When asked for his thoughts on the race afterwards, Van der Poel admitted he couldn't remember much about it.

“I think it will be a poor description as I don’t remember too much about it. It was a solid start, how I wanted it. I was keeping it steady and feeling confident halfway through the race.

“But then when the second 9.3 came up I thought ‘s**t I’ve got to go now.' I was launching for it and it was the Olympic race, that was all I had.”

6:48 a.m. ET, February 6, 2022

Olympic great Sven Kramer delivers frank assessment of his last 5000m performance

By CNN's Ben Morse in London

Netherlands' Sven Kramer reacts after finishing men's 5000m speed skating on February 6.
Netherlands' Sven Kramer reacts after finishing men's 5000m speed skating on February 6. (Vincent Jannink/AFP/Getty Images)

There aren't many Olympic greats quite like Sven Kramer.

The Dutch speed skater won the Olympic 5000m gold medal in 2010, 2014 and 2018, as well as other medals in the team pursuits and the 10000m.

The 35-year-old Kramer competed in the 5000m final on Sunday -- the last time he will compete in the event at a Winter Olympics.

However, the race didn't go quite to plan for the speed skater, who finished ninth as his Olympic record was broken twice in Sunday's event.

Afterwards, the Dutchman was frank in his assessment of his performance, saying he tried "everything but it wasn’t enough."

“After a 6:17.04, I would have thought I could have walked a bit faster through this all (the mixed zone), but that didn’t work out," Kramer said with a laugh.

"I think I can take that as a compliment. Not for today’s (result), but for the past 15 years.

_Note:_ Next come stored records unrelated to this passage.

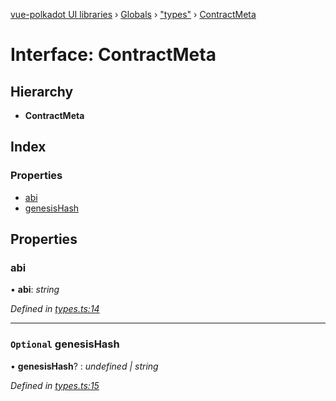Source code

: [vue-polkadot UI libraries](../README.md) › [Globals](../globals.md) › ["types"](../modules/_types_.md) › [ContractMeta](_types_.contractmeta.md)

# Interface: ContractMeta

## Hierarchy

* **ContractMeta**

## Index

### Properties

* [abi](_types_.contractmeta.md#abi)
* [genesisHash](_types_.contractmeta.md#optional-genesishash)

## Properties

###  abi

• **abi**: *string*

*Defined in [types.ts:14](https://github.com/vue-polkadot/vue-ui/blob/52faa75/packages/vue-keyring/src/types.ts#L14)*

___

### `Optional` genesisHash

• **genesisHash**? : *undefined | string*

*Defined in [types.ts:15](https://github.com/vue-polkadot/vue-ui/blob/52faa75/packages/vue-keyring/src/types.ts#L15)*
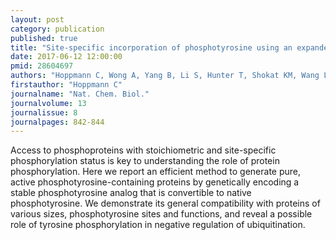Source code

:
 ```yaml
---
layout: post
category: publication
published: true
title: "Site-specific incorporation of phosphotyrosine using an expanded genetic code."
date: 2017-06-12 12:00:00
pmid: 28604697
authors: "Hoppmann C, Wong A, Yang B, Li S, Hunter T, Shokat KM, Wang L"
firstauthor: "Hoppmann C"
journalname: "Nat. Chem. Biol."
journalvolume: 13
journalissue: 8
journalpages: 842-844
---
```


Access to phosphoproteins with stoichiometric and site-specific phosphorylation status is key to understanding the role of protein phosphorylation. Here we report an efficient method to generate pure, active phosphotyrosine-containing proteins by genetically encoding a stable phosphotyrosine analog that is convertible to native phosphotyrosine. We demonstrate its general compatibility with proteins of various sizes, phosphotyrosine sites and functions, and reveal a possible role of tyrosine phosphorylation in negative regulation of ubiquitination.

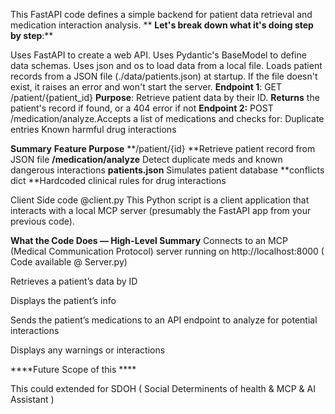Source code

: This FastAPI code defines a simple backend for patient data retrieval and medication interaction analysis. 
**
**Let's break down what it's doing step by step**:**

Uses FastAPI to create a web API.
Uses Pydantic's BaseModel to define data schemas.
Uses json and os to load data from a local file.
Loads patient records from a JSON file (./data/patients.json) at startup.
If the file doesn't exist, it raises an error and won't start the server.
**Endpoint 1**: GET /patient/{patient_id}  **Purpose**: Retrieve patient data by their ID. **Returns** the patient's record if found, or a 404 error if not
**Endpoint 2:** POST /medication/analyze.Accepts a list of medications and checks for: Duplicate entries Known harmful drug interactions


**Summary**
**Feature	Purpose**
**/patient/{id}	**Retrieve patient record from JSON file
**/medication/analyze**	Detect duplicate meds and known dangerous interactions
**patients.json**	Simulates patient database
**conflicts dict	**Hardcoded clinical rules for drug interactions



Client Side code @client.py 
This Python script is a client application that interacts with a local MCP server (presumably the FastAPI app from your previous code).

**What the Code Does — High-Level Summary**
Connects to an MCP (Medical Communication Protocol) server running on http://localhost:8000 ( Code available @ Server.py)

Retrieves a patient’s data by ID

Displays the patient’s info

Sends the patient’s medications to an API endpoint to analyze for potential interactions

Displays any warnings or interactions



****Future Scope of this ****

This could extended for SDOH ( Social Determinents of health & MCP & AI Assistant )
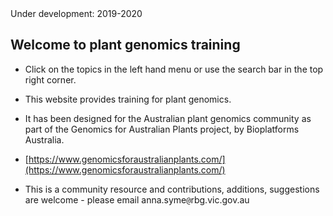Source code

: <br>
<br>

<ss>Under development: 2019-2020</ss>

## Welcome to plant genomics training

* Click on the topics in the left hand menu or use the search bar in the top right corner.

* This website provides training for plant genomics.

* It has been designed for the Australian plant genomics community as part of the Genomics for Australian Plants project, by Bioplatforms Australia.

* [https://www.genomicsforaustralianplants.com/](https://www.genomicsforaustralianplants.com/)

* This is a community resource and contributions, additions, suggestions are welcome - please email anna.syme<code>@</code>rbg.vic.gov.au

The moral of the story is just that this was my last 5000m. 

“To be honest, I haven’t really thought about that up until now. I just wanted to race a very good 5000m.

"That didn’t work out the way I wanted. I tried to go for all or nothing and I knew that I had to skate around 6:10 for a podium. I could have skated safely around 6:12, 6:13, but that won’t give you anything.

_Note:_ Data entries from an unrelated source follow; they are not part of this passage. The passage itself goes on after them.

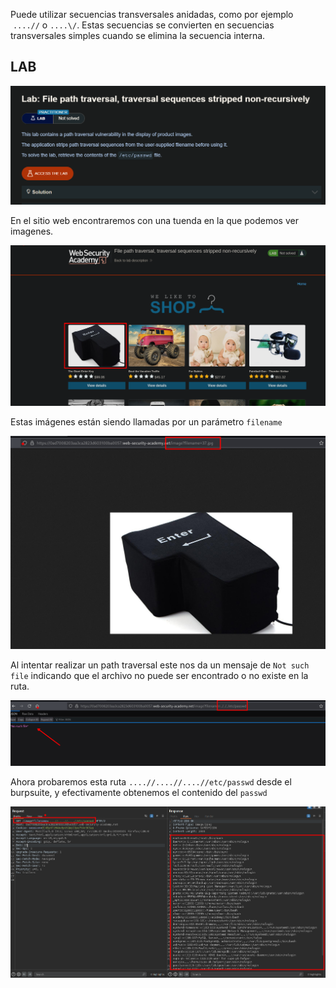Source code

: Puede utilizar secuencias transversales anidadas, como por ejemplo  `....//` o `....\/`. Estas secuencias se convierten en secuencias transversales simples cuando se elimina la secuencia interna.

## LAB

![20250727221240.png](20250727221240.png)

En el sitio web encontraremos con una tuenda en la que podemos ver imagenes.

![20250727221324.png](20250727221324.png)

Estas imágenes están siendo llamadas por un parámetro `filename` 

![20250727221715.png](20250727221715.png)

Al intentar realizar un path traversal este nos da un mensaje de `Not such file` indicando que el archivo no puede ser encontrado o no existe en la ruta.

![20250727221740.png](20250727221740.png)

Ahora probaremos esta ruta `....//....//....//etc/passwd` desde el burpsuite, y efectivamente obtenemos el contenido del `passwd`

![20250727221816.png](20250727221816.png)


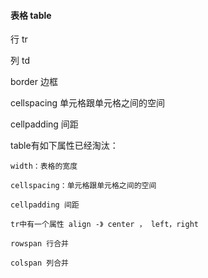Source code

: #### 表格 table
行 tr

列 td

border 边框

cellspacing 单元格跟单元格之间的空间

cellpadding 间距

table有如下属性已经淘汰：

    width：表格的宽度

    cellspacing：单元格跟单元格之间的空间

    cellpadding 间距

    tr中有一个属性 align -》 center ， left，right

    rowspan 行合并

    colspan 列合并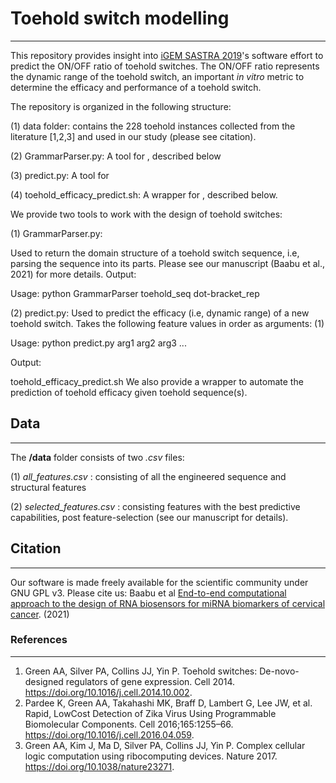 # Toehold switch modelling
---
This repository provides insight into [iGEM SASTRA 2019](https://2019.igem.org/Team:SASTRA_Thanjavur)'s software effort to predict the ON/OFF ratio of toehold switches. The ON/OFF ratio represents the dynamic range of the toehold switch, an important *in vitro* metric to determine the efficacy and performance of a toehold switch.

The repository is organized in the following structure:

(1) data folder: contains the 228 toehold instances collected from the literature [1,2,3] and used in our study (please see citation). 

(2) GrammarParser.py: A tool for , described below

(3) predict.py: A tool for 

(4) toehold_efficacy_predict.sh: A wrapper for , described below.

We provide two tools to work with the design of toehold switches:

(1) GrammarParser.py:

Used to return the domain structure of a toehold switch sequence, i.e, parsing the sequence into its parts. Please see our manuscript (Baabu et al., 2021) for more details. 
Output:

Usage: 
python GrammarParser toehold_seq dot-bracket_rep

(2) predict.py:
Used to predict the efficacy (i.e, dynamic range) of a new toehold switch. Takes the following feature values in order as arguments:
(1) 

Usage:
 python predict.py arg1 arg2 arg3 ...

Output: 

toehold_efficacy_predict.sh
We also provide a wrapper to automate the prediction of toehold efficacy given toehold sequence(s).


## Data
---
The **/data** folder consists of two *.csv* files: 

(1) *all_features.csv* : consisting of all the engineered sequence and structural features

(2) *selected_features.csv* : consisting features with the best predictive capabilities, post feature-selection (see our manuscript for details).

## Citation 
---
Our software is made freely available for the scientific community under GNU GPL v3. Please cite us:
Baabu et al [End-to-end computational approach to the design of RNA biosensors for miRNA biomarkers of cervical cancer](https://doi.org/10.1101/2021.07.09.451282). (2021) 

### References
---
1. Green AA, Silver PA, Collins JJ, Yin P. Toehold switches: De-novo-designed regulators of gene expression. Cell 2014. https://doi.org/10.1016/j.cell.2014.10.002. 
2.  Pardee K, Green AA, Takahashi MK, Braff D, Lambert G, Lee JW, et al. Rapid, LowCost Detection of Zika Virus Using Programmable Biomolecular Components. Cell
2016;165:1255–66. https://doi.org/10.1016/j.cell.2016.04.059.
3. Green AA, Kim J, Ma D, Silver PA, Collins JJ, Yin P. Complex cellular logic computation using ribocomputing devices. Nature 2017. https://doi.org/10.1038/nature23271.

“Of course it’s s**t, I would have loved to skate around 6:10. But yeah, it just wasn’t there today."

3:26 p.m. ET, February 7, 2022

Zamboni ice resurfacing machines are performing key role at the Winter Olympics

By CNN's Ben Morse in London

A worker drives a Zamboni ice resurfacing machine at the National Indoor Stadium in Beijing on January 31.
A worker drives a Zamboni ice resurfacing machine at the National Indoor Stadium in Beijing on January 31. (Peter Kneffel/picture alliance/Getty Images)

The Winter Olympics see speed skaters zoom round and figure skaters perform elegant routines all on perfectly maintained ice.

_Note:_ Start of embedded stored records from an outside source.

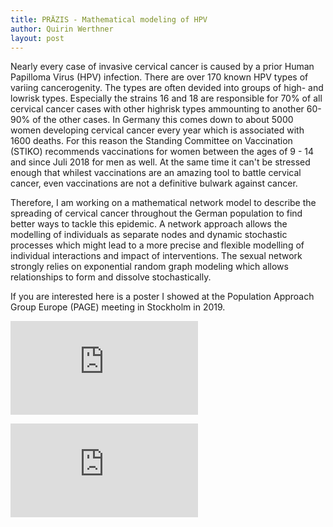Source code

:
 ```yaml
---
title: PRÄZIS - Mathematical modeling of HPV 
author: Quirin Werthner
layout: post
---
```

Nearly every case of invasive cervical cancer is caused by a prior Human Papilloma Virus (HPV) infection. There are over 170 known HPV types of variing cancerogenity. The types are often devided into groups of high- and lowrisk types. Especially the strains 16 and 18 are responsible for 70% of all cervical cancer cases with other highrisk types ammounting to another 60- 90% of the other cases. In Germany this comes down to about 5000 women developing cervical cancer every year which is associated with 1600 deaths. For this reason the Standing Committee on Vaccination (STIKO) recommends vaccinations for women between the ages of 9 - 14 and since Juli 2018 for men as well. At the same time it can't be stressed enough that whilest vaccinations are an amazing tool to battle cervical cancer, even vaccinations are not a definitive bulwark against cancer.

Therefore, I am working on a mathematical network model to describe the spreading of cervical cancer throughout the German population to find better ways to tackle this epidemic. 
A network approach allows the modelling of individuals as separate nodes and dynamic stochastic processes which might lead to a more precise and flexible modelling of individual interactions and impact of interventions. The sexual network strongly relies on exponential random graph modeling which allows relationships to form and dissolve stochastically.

If you are interested here is a poster I showed at the Population Approach Group Europe (PAGE) meeting in Stockholm in 2019.

![-> Page-Poster](https://WerthnerQuirin.github.io/assets/PAGE_2019_Poster_Quirin.pdf)

![-> SIR-Movie](https://WerthnerQuirin.github.io/assets/SIR.html)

That is mainly down to the fleet of Zamboni ice resurfacing machines which meticulously comb over the rinks when they're not in use.

You've likely seen them before; the squadrons of large, hulking machines moving around the ice in unison to smooth over the bumps and lumps left by competitors.

The Zamboni machines have been in use at Winter Olympics since they made made their debut at the 1960 Winter Games in Squaw Valley, California, according to the US company's website.

The company was founded in 1949 by Frank J. Zamboni in California and six ice resurfacing machines were used at the 1960 Games.

The ice resurfacing machines have been present at almost every Winter Olympics, including at Beijing 2022.

According to the Zamboni website, not only do the machines provide a smooth surface of ice, workers can maintain the surface to suit the preferences of certain sports and athletes.

"Hockey players seem to prefer 'harder; ice and figure skaters prefer their ice a bit 'softer,' so that they can use their skate blades and toe picks to their advantage," the website says.

Correction: A previous version of this post included a photo provided by Getty Images of an ice resurfacing machine not manufactured by the Zamboni Company. This post has been updated with a photo of a Zamboni manufactured machine.